**Description of the task**
A word-for-word copy of the data, with no images, is the required answer.

**Source material**

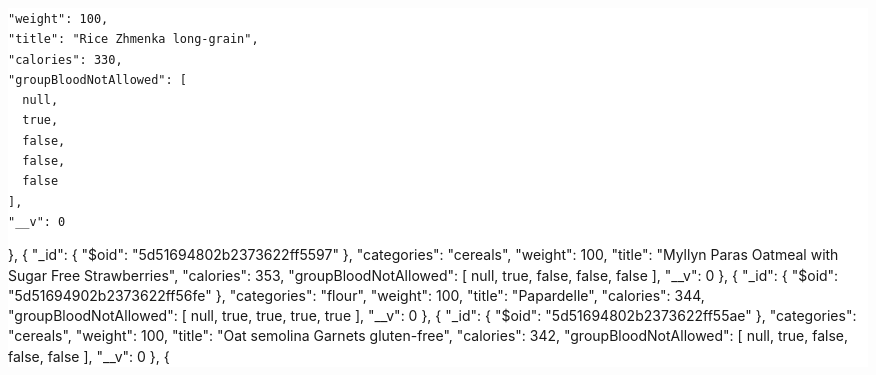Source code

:     "weight": 100,
    "title": "Rice Zhmenka long-grain",
    "calories": 330,
    "groupBloodNotAllowed": [
      null,
      true,
      false,
      false,
      false
    ],
    "__v": 0
  },
  {
    "_id": {
      "$oid": "5d51694802b2373622ff5597"
    },
    "categories": "cereals",
    "weight": 100,
    "title": "Myllyn Paras Oatmeal with Sugar Free Strawberries",
    "calories": 353,
    "groupBloodNotAllowed": [
      null,
      true,
      false,
      false,
      false
    ],
    "__v": 0
  },
  {
    "_id": {
      "$oid": "5d51694902b2373622ff56fe"
    },
    "categories": "flour",
    "weight": 100,
    "title": "Papardelle",
    "calories": 344,
    "groupBloodNotAllowed": [
      null,
      true,
      true,
      true,
      true
    ],
    "__v": 0
  },
  {
    "_id": {
      "$oid": "5d51694802b2373622ff55ae"
    },
    "categories": "cereals",
    "weight": 100,
    "title": "Oat semolina Garnets gluten-free",
    "calories": 342,
    "groupBloodNotAllowed": [
      null,
      true,
      false,
      false,
      false
    ],
    "__v": 0
  },
  {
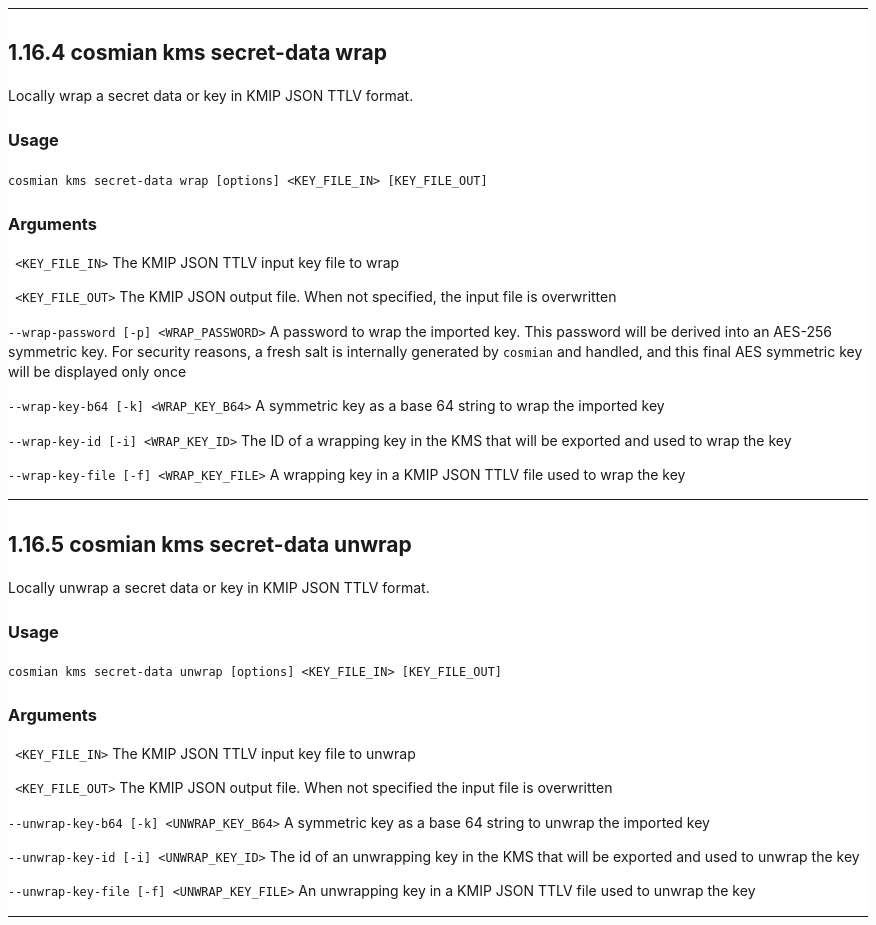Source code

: 
---

## 1.16.4 cosmian kms secret-data wrap

Locally wrap a secret data or key in KMIP JSON TTLV format.

### Usage
`cosmian kms secret-data wrap [options] <KEY_FILE_IN>
 [KEY_FILE_OUT]
`
### Arguments
` <KEY_FILE_IN>` The KMIP JSON TTLV input key file to wrap

` <KEY_FILE_OUT>` The KMIP JSON output file. When not specified, the input file is overwritten

`--wrap-password [-p] <WRAP_PASSWORD>` A password to wrap the imported key. This password will be derived into an AES-256 symmetric key. For security reasons, a fresh salt is internally generated by `cosmian` and handled, and this final AES symmetric key will be displayed only once

`--wrap-key-b64 [-k] <WRAP_KEY_B64>` A symmetric key as a base 64 string to wrap the imported key

`--wrap-key-id [-i] <WRAP_KEY_ID>` The ID of a wrapping key in the KMS that will be exported and used to wrap the key

`--wrap-key-file [-f] <WRAP_KEY_FILE>` A wrapping key in a KMIP JSON TTLV file used to wrap the key



---

## 1.16.5 cosmian kms secret-data unwrap

Locally unwrap a secret data or key in KMIP JSON TTLV format.

### Usage
`cosmian kms secret-data unwrap [options] <KEY_FILE_IN>
 [KEY_FILE_OUT]
`
### Arguments
` <KEY_FILE_IN>` The KMIP JSON TTLV input key file to unwrap

` <KEY_FILE_OUT>` The KMIP JSON output file. When not specified the input file is overwritten

`--unwrap-key-b64 [-k] <UNWRAP_KEY_B64>` A symmetric key as a base 64 string to unwrap the imported key

`--unwrap-key-id [-i] <UNWRAP_KEY_ID>` The id of an unwrapping key in the KMS that will be exported and used to unwrap the key

`--unwrap-key-file [-f] <UNWRAP_KEY_FILE>` An unwrapping key in a KMIP JSON TTLV file used to unwrap the key



---
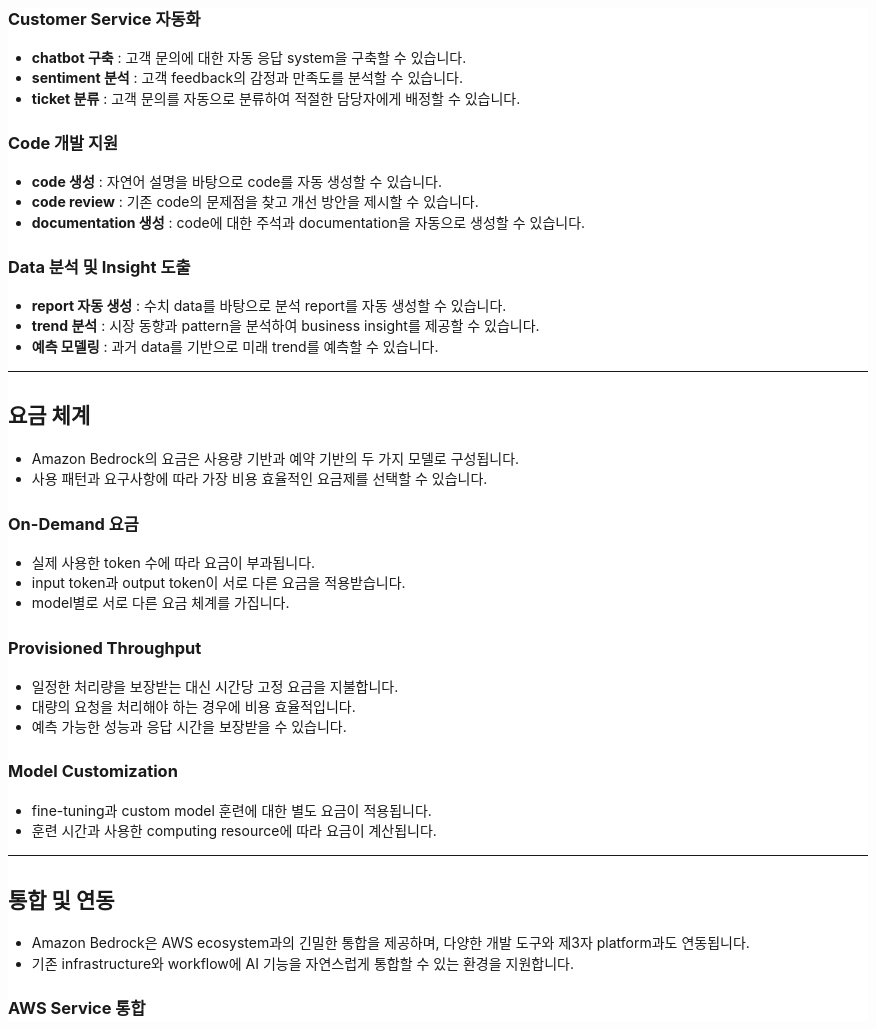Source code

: ### Customer Service 자동화

- **chatbot 구축** : 고객 문의에 대한 자동 응답 system을 구축할 수 있습니다.
- **sentiment 분석** : 고객 feedback의 감정과 만족도를 분석할 수 있습니다.
- **ticket 분류** : 고객 문의를 자동으로 분류하여 적절한 담당자에게 배정할 수 있습니다.

### Code 개발 지원

- **code 생성** : 자연어 설명을 바탕으로 code를 자동 생성할 수 있습니다.
- **code review** : 기존 code의 문제점을 찾고 개선 방안을 제시할 수 있습니다.
- **documentation 생성** : code에 대한 주석과 documentation을 자동으로 생성할 수 있습니다.

### Data 분석 및 Insight 도출

- **report 자동 생성** : 수치 data를 바탕으로 분석 report를 자동 생성할 수 있습니다.
- **trend 분석** : 시장 동향과 pattern을 분석하여 business insight를 제공할 수 있습니다.
- **예측 모델링** : 과거 data를 기반으로 미래 trend를 예측할 수 있습니다.


---


## 요금 체계

- Amazon Bedrock의 요금은 사용량 기반과 예약 기반의 두 가지 모델로 구성됩니다.
- 사용 패턴과 요구사항에 따라 가장 비용 효율적인 요금제를 선택할 수 있습니다.

### On-Demand 요금

- 실제 사용한 token 수에 따라 요금이 부과됩니다.
- input token과 output token이 서로 다른 요금을 적용받습니다.
- model별로 서로 다른 요금 체계를 가집니다.

### Provisioned Throughput

- 일정한 처리량을 보장받는 대신 시간당 고정 요금을 지불합니다.
- 대량의 요청을 처리해야 하는 경우에 비용 효율적입니다.
- 예측 가능한 성능과 응답 시간을 보장받을 수 있습니다.

### Model Customization

- fine-tuning과 custom model 훈련에 대한 별도 요금이 적용됩니다.
- 훈련 시간과 사용한 computing resource에 따라 요금이 계산됩니다.


---


## 통합 및 연동

- Amazon Bedrock은 AWS ecosystem과의 긴밀한 통합을 제공하며, 다양한 개발 도구와 제3자 platform과도 연동됩니다.
- 기존 infrastructure와 workflow에 AI 기능을 자연스럽게 통합할 수 있는 환경을 지원합니다.

### AWS Service 통합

**Result of the task**
Source code

:     "weight": 100,
    "title": "Rice Zhmenka long-grain",
    "calories": 330,
    "groupBloodNotAllowed": [
      null,
      true,
      false,
      false,
      false
    ],
    "__v": 0
  },
  {
    "_id": {
      "$oid": "5d51694802b2373622ff5597"
    },
    "categories": "cereals",
    "weight": 100,
    "title": "Myllyn Paras Oatmeal with Sugar Free Strawberries",
    "calories": 353,
    "groupBloodNotAllowed": [
      null,
      true,
      false,
      false,
      false
    ],
    "__v": 0
  },
  {
    "_id": {
      "$oid": "5d51694902b2373622ff56fe"
    },
    "categories": "flour",
    "weight": 100,
    "title": "Papardelle",
    "calories": 344,
    "groupBloodNotAllowed": [
      null,
      true,
      true,
      true,
      true
    ],
    "__v": 0
  },
  {
    "_id": {
      "$oid": "5d51694802b2373622ff55ae"
    },
    "categories": "cereals",
    "weight": 100,
    "title": "Oat semolina Garnets gluten-free",
    "calories": 342,
    "groupBloodNotAllowed": [
      null,
      true,
      false,
      false,
      false
    ],
    "__v": 0
  },
  {
Source code

: 
---

## 1.16.4 cosmian kms secret-data wrap

Locally wrap a secret data or key in KMIP JSON TTLV format.

### Usage
`cosmian kms secret-data wrap [options] <KEY_FILE_IN>
 [KEY_FILE_OUT]
`
### Arguments
` <KEY_FILE_IN>` The KMIP JSON TTLV input key file to wrap

` <KEY_FILE_OUT>` The KMIP JSON output file. When not specified, the input file is overwritten

`--wrap-password [-p] <WRAP_PASSWORD>` A password to wrap the imported key. This password will be derived into an AES-256 symmetric key. For security reasons, a fresh salt is internally generated by `cosmian` and handled, and this final AES symmetric key will be displayed only once

`--wrap-key-b64 [-k] <WRAP_KEY_B64>` A symmetric key as a base 64 string to wrap the imported key

`--wrap-key-id [-i] <WRAP_KEY_ID>` The ID of a wrapping key in the KMS that will be exported and used to wrap the key

`--wrap-key-file [-f] <WRAP_KEY_FILE>` A wrapping key in a KMIP JSON TTLV file used to wrap the key



---

## 1.16.5 cosmian kms secret-data unwrap

Locally unwrap a secret data or key in KMIP JSON TTLV format.

### Usage
`cosmian kms secret-data unwrap [options] <KEY_FILE_IN>
 [KEY_FILE_OUT]
`
### Arguments
` <KEY_FILE_IN>` The KMIP JSON TTLV input key file to unwrap

` <KEY_FILE_OUT>` The KMIP JSON output file. When not specified the input file is overwritten

`--unwrap-key-b64 [-k] <UNWRAP_KEY_B64>` A symmetric key as a base 64 string to unwrap the imported key

`--unwrap-key-id [-i] <UNWRAP_KEY_ID>` The id of an unwrapping key in the KMS that will be exported and used to unwrap the key

`--unwrap-key-file [-f] <UNWRAP_KEY_FILE>` An unwrapping key in a KMIP JSON TTLV file used to unwrap the key



---
Source code

: ### Customer Service 자동화

- **chatbot 구축** : 고객 문의에 대한 자동 응답 system을 구축할 수 있습니다.
- **sentiment 분석** : 고객 feedback의 감정과 만족도를 분석할 수 있습니다.
- **ticket 분류** : 고객 문의를 자동으로 분류하여 적절한 담당자에게 배정할 수 있습니다.

### Code 개발 지원

- **code 생성** : 자연어 설명을 바탕으로 code를 자동 생성할 수 있습니다.
- **code review** : 기존 code의 문제점을 찾고 개선 방안을 제시할 수 있습니다.
- **documentation 생성** : code에 대한 주석과 documentation을 자동으로 생성할 수 있습니다.

### Data 분석 및 Insight 도출

- **report 자동 생성** : 수치 data를 바탕으로 분석 report를 자동 생성할 수 있습니다.
- **trend 분석** : 시장 동향과 pattern을 분석하여 business insight를 제공할 수 있습니다.
- **예측 모델링** : 과거 data를 기반으로 미래 trend를 예측할 수 있습니다.


---


## 요금 체계

- Amazon Bedrock의 요금은 사용량 기반과 예약 기반의 두 가지 모델로 구성됩니다.
- 사용 패턴과 요구사항에 따라 가장 비용 효율적인 요금제를 선택할 수 있습니다.

### On-Demand 요금

- 실제 사용한 token 수에 따라 요금이 부과됩니다.
- input token과 output token이 서로 다른 요금을 적용받습니다.
- model별로 서로 다른 요금 체계를 가집니다.

### Provisioned Throughput

- 일정한 처리량을 보장받는 대신 시간당 고정 요금을 지불합니다.
- 대량의 요청을 처리해야 하는 경우에 비용 효율적입니다.
- 예측 가능한 성능과 응답 시간을 보장받을 수 있습니다.

### Model Customization

- fine-tuning과 custom model 훈련에 대한 별도 요금이 적용됩니다.
- 훈련 시간과 사용한 computing resource에 따라 요금이 계산됩니다.


---


## 통합 및 연동

- Amazon Bedrock은 AWS ecosystem과의 긴밀한 통합을 제공하며, 다양한 개발 도구와 제3자 platform과도 연동됩니다.
- 기존 infrastructure와 workflow에 AI 기능을 자연스럽게 통합할 수 있는 환경을 지원합니다.

### AWS Service 통합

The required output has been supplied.